Objectives: To assess morbidity, mortality and quality of life after oesophageal reconstruction in patients with oesophageal exclusion for benign diseases.

Patients And Methods: From 2002 to 2011, 20 of 24 patients with esophageal exclusion due to benign disease underwent a delayed reconstruction. We analyzed morbidity, mortality and health-related quality of life using the SF-36 questionnaire, before and after reconstruction.

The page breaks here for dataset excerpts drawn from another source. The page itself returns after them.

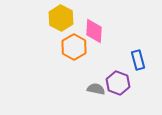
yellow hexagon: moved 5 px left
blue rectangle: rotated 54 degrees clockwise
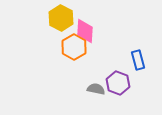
pink diamond: moved 9 px left
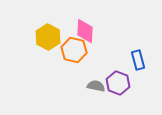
yellow hexagon: moved 13 px left, 19 px down
orange hexagon: moved 3 px down; rotated 15 degrees counterclockwise
gray semicircle: moved 3 px up
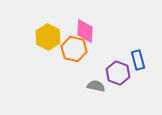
orange hexagon: moved 1 px up
purple hexagon: moved 10 px up
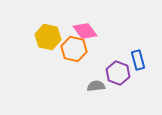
pink diamond: rotated 40 degrees counterclockwise
yellow hexagon: rotated 15 degrees counterclockwise
gray semicircle: rotated 18 degrees counterclockwise
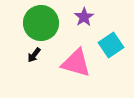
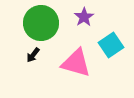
black arrow: moved 1 px left
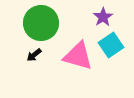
purple star: moved 19 px right
black arrow: moved 1 px right; rotated 14 degrees clockwise
pink triangle: moved 2 px right, 7 px up
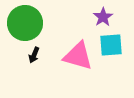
green circle: moved 16 px left
cyan square: rotated 30 degrees clockwise
black arrow: rotated 28 degrees counterclockwise
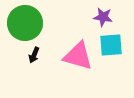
purple star: rotated 30 degrees counterclockwise
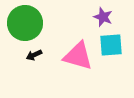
purple star: rotated 12 degrees clockwise
black arrow: rotated 42 degrees clockwise
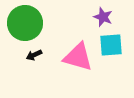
pink triangle: moved 1 px down
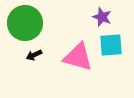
purple star: moved 1 px left
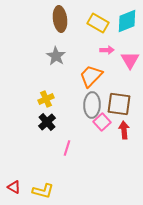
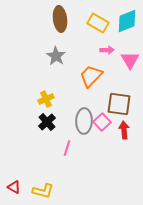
gray ellipse: moved 8 px left, 16 px down
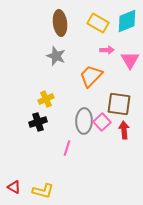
brown ellipse: moved 4 px down
gray star: rotated 12 degrees counterclockwise
black cross: moved 9 px left; rotated 24 degrees clockwise
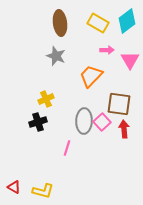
cyan diamond: rotated 15 degrees counterclockwise
red arrow: moved 1 px up
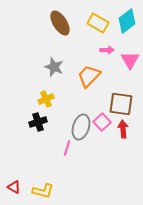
brown ellipse: rotated 25 degrees counterclockwise
gray star: moved 2 px left, 11 px down
orange trapezoid: moved 2 px left
brown square: moved 2 px right
gray ellipse: moved 3 px left, 6 px down; rotated 15 degrees clockwise
red arrow: moved 1 px left
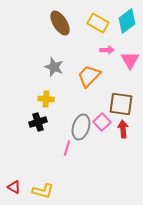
yellow cross: rotated 28 degrees clockwise
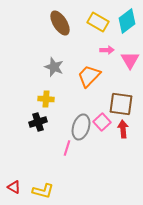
yellow rectangle: moved 1 px up
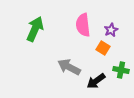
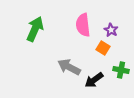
purple star: rotated 16 degrees counterclockwise
black arrow: moved 2 px left, 1 px up
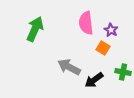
pink semicircle: moved 3 px right, 2 px up
green cross: moved 2 px right, 2 px down
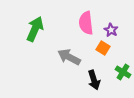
gray arrow: moved 10 px up
green cross: rotated 21 degrees clockwise
black arrow: rotated 72 degrees counterclockwise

Results: Twenty patients were operated (16 men and 4 women) with an average age of 54.5 ± 10.5 years. Main causes of oesophageal disconnection were: 10 cases of caustics ingestion, 3 iatrogenic perforations, 4 anastomotic leaks and 3 cases with Boerhaave syndrome. Fourteen (60%) coloplasties and 6 (25%) gastric interpositions were performed with an average time of 212,2 ± 23.5 days after oesophageal exclusion. Pulmonary complications were the most common postoperative complications (55% patients) and according to the modified Clavien classification were divided into: grade 1 (10%), grade 2 (15%), grade 3a (40%), grade 3b (10%), and grade 4a (10%). The 30-day mortality (grade 5) of the series was 10%. Quality of life after reconstruction improved significantly in all analyzed domains of the SF-36 questionnaire.

Conclusions: Deferred oesophageal reconstruction is associated with a high morbidity and a mortality rate of 10%. After reconstruction, the quality of life improved in all the parameters evaluated.